The Biblical commandment that we should love other people as we love ourselves is an excellent guideline. Too often in relationships, one person's needs consistently take priority over the other's. Sometimes this is obvious from the start but sometimes it can take years for those involved to realise what is happening - and the latter case is particularly dangerous.
I have several times found myself in relationships where the other person so took it for granted that I should subordinate my needs to his or hers that I went along with it without having any idea how deeply I was being affected by living like this. One 'boyfriend', for example, was always telling me that I talk too much and that nobody is interested in what I've got to say.
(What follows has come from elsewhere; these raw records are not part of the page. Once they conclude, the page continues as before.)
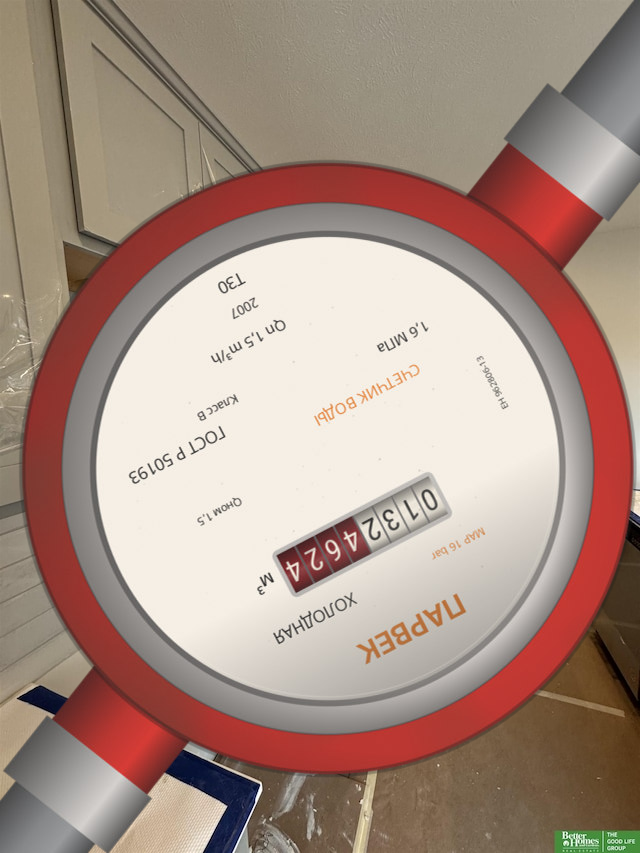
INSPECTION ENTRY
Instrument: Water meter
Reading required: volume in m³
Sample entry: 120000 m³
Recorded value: 132.4624 m³
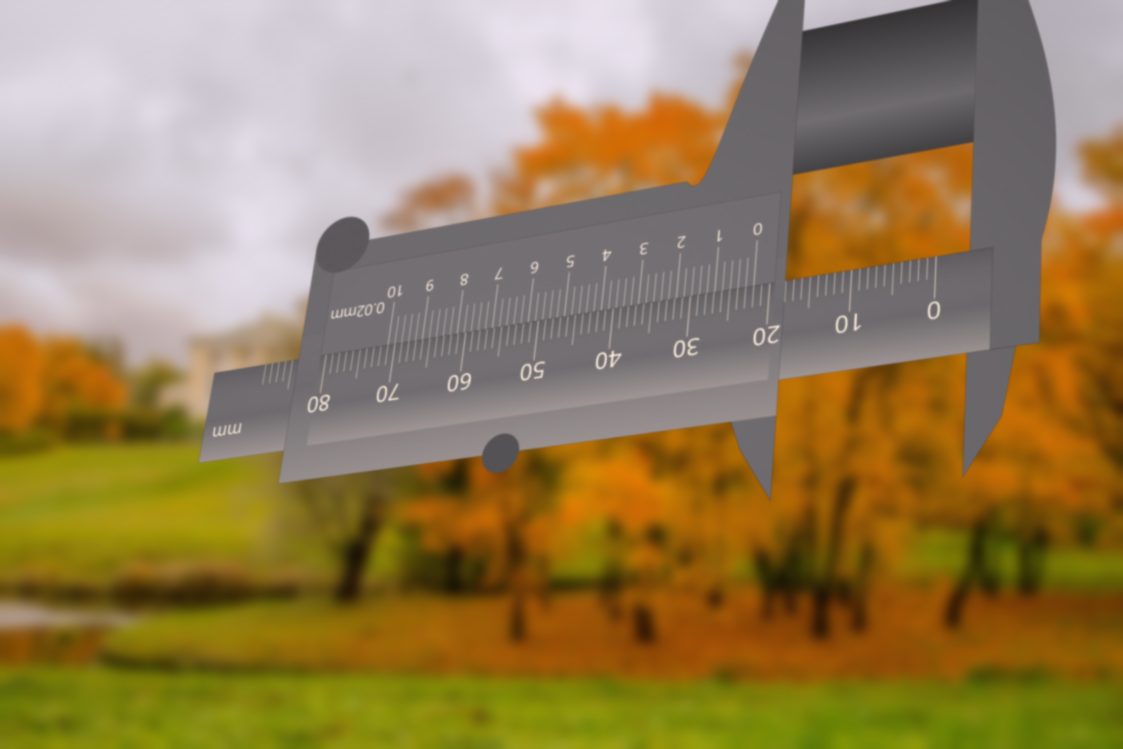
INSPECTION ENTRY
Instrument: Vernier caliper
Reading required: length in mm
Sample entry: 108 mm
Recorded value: 22.0 mm
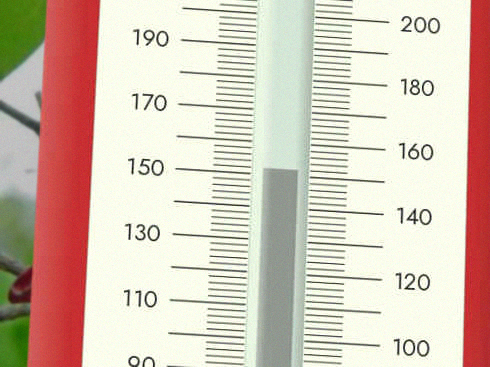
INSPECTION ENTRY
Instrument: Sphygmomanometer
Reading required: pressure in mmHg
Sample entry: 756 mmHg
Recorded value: 152 mmHg
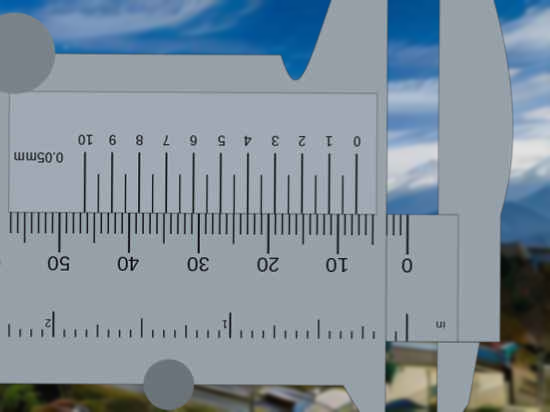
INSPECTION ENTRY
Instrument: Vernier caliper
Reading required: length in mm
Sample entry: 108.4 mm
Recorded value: 7.4 mm
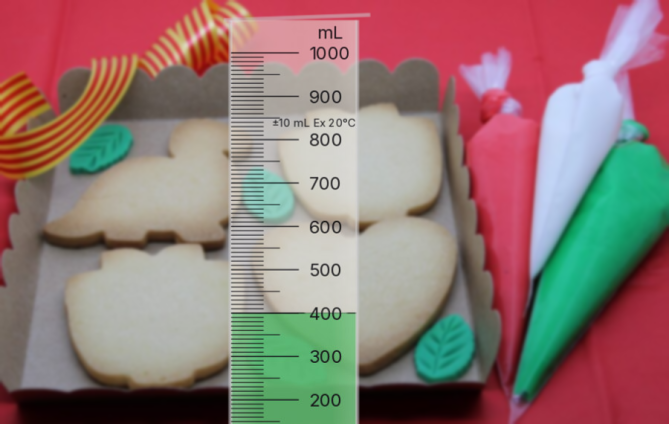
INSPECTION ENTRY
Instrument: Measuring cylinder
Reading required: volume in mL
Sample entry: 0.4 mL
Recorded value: 400 mL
Since he never remembered anything I told him, even if it was important to me, I saw there was some truth in his advice and I virtually stopped talking about myself to anybody. Looking back on this now, I'm horrified that I put up with this man for so long (three years!!) but, at the time, my self-esteem was so low that I adapted myself to what he wanted, in the hope he might give me some affirmation.
The only reason for feeling bad about yourself is if you deliberately inflict pain and suffering on others. Otherwise, you should love yourself. If you feel like rubbish because you drink too much alcohol, you eat too much, you smoke too much, you gamble, etc, etc, you've got this the wrong way round. Your low self-esteem is the cause, not the result, of this harmful behaviour. If you start to forgive yourself, to cut yourself some slack and to treat yourself positively - in other words, to love yourself - your need to indulge in the harmful behaviour will diminish and diminish until it finally falls away.
You are not more important than everyone else but you are certainly not less important either. This is why the commandment from the Bible is so good: yes, love your neighbour. But love yourself equally.